> **Dataset content**:
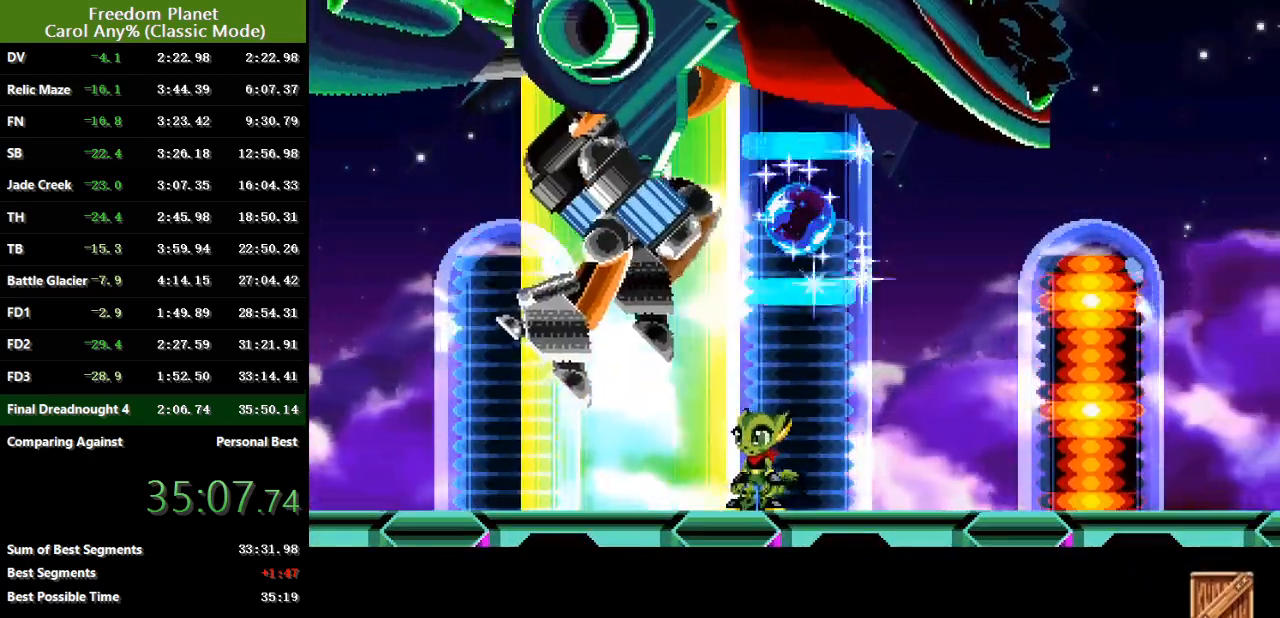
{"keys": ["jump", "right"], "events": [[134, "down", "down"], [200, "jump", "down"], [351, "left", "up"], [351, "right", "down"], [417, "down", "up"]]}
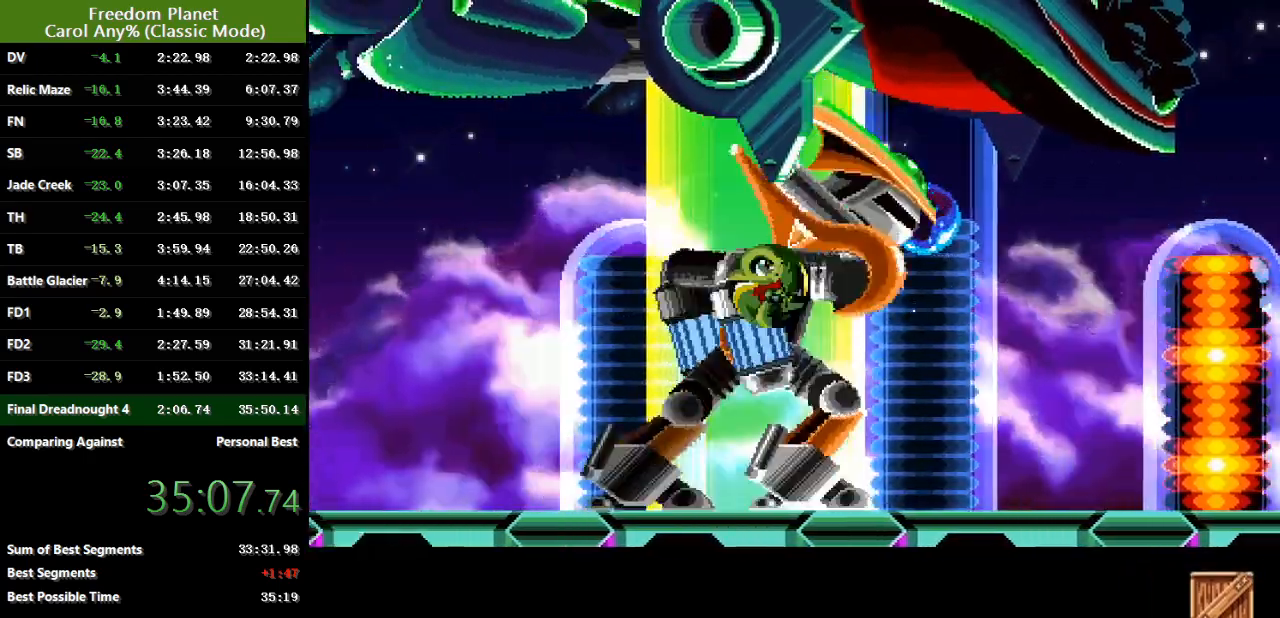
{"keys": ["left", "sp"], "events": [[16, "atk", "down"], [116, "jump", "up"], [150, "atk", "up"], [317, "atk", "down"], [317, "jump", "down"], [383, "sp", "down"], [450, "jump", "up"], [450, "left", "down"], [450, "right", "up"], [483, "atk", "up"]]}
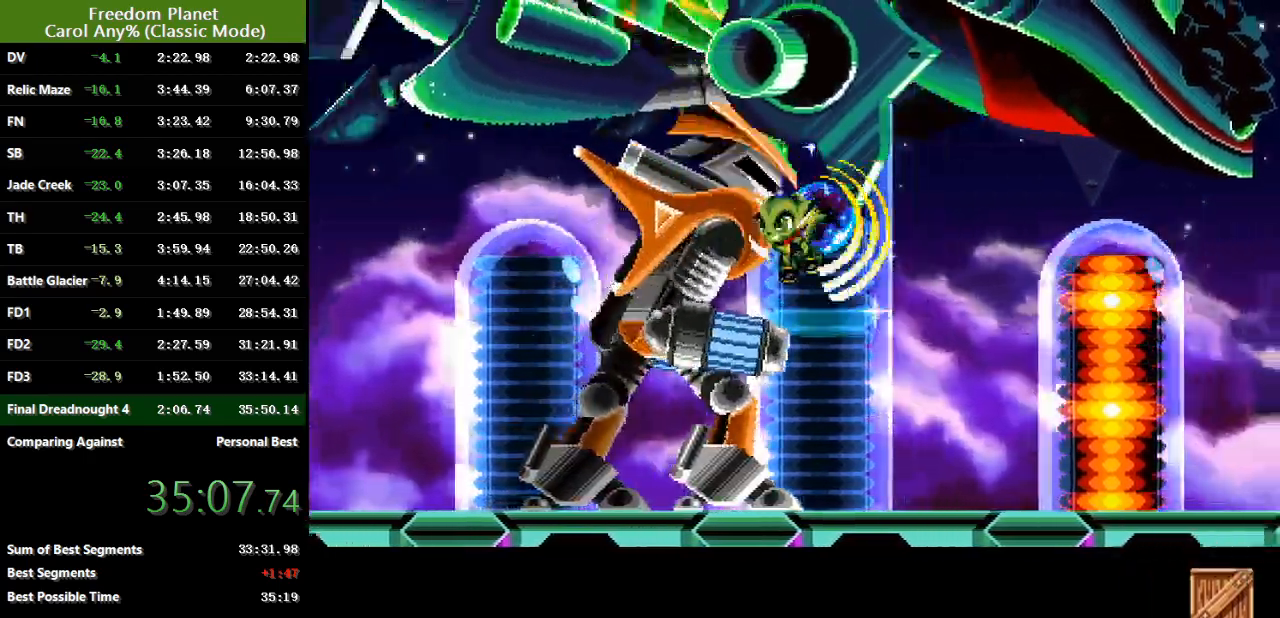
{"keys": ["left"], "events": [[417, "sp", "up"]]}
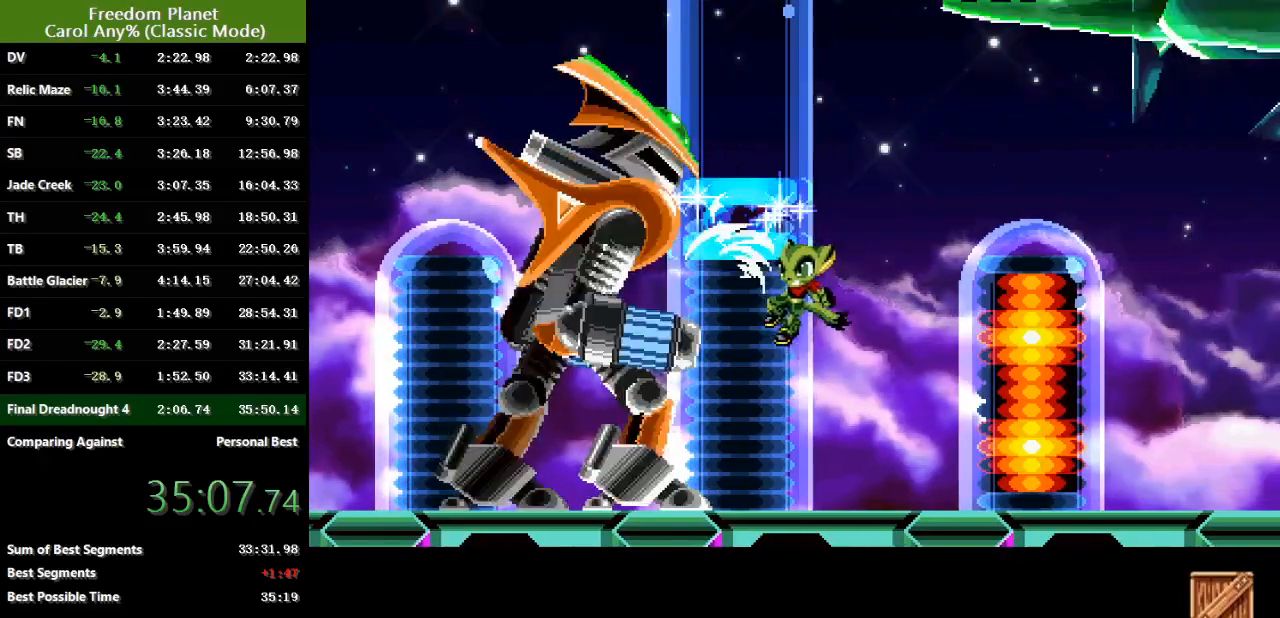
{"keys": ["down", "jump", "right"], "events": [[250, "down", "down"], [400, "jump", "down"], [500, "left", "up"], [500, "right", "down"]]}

> **Task description**: Return each line of the preceding material in which "jump" can be found.

> **The answer**:
{"keys": ["jump", "right"], "events": [[134, "down", "down"], [200, "jump", "down"], [351, "left", "up"], [351, "right", "down"], [417, "down", "up"]]}
{"keys": ["left", "sp"], "events": [[16, "atk", "down"], [116, "jump", "up"], [150, "atk", "up"], [317, "atk", "down"], [317, "jump", "down"], [383, "sp", "down"], [450, "jump", "up"], [450, "left", "down"], [450, "right", "up"], [483, "atk", "up"]]}
{"keys": ["down", "jump", "right"], "events": [[250, "down", "down"], [400, "jump", "down"], [500, "left", "up"], [500, "right", "down"]]}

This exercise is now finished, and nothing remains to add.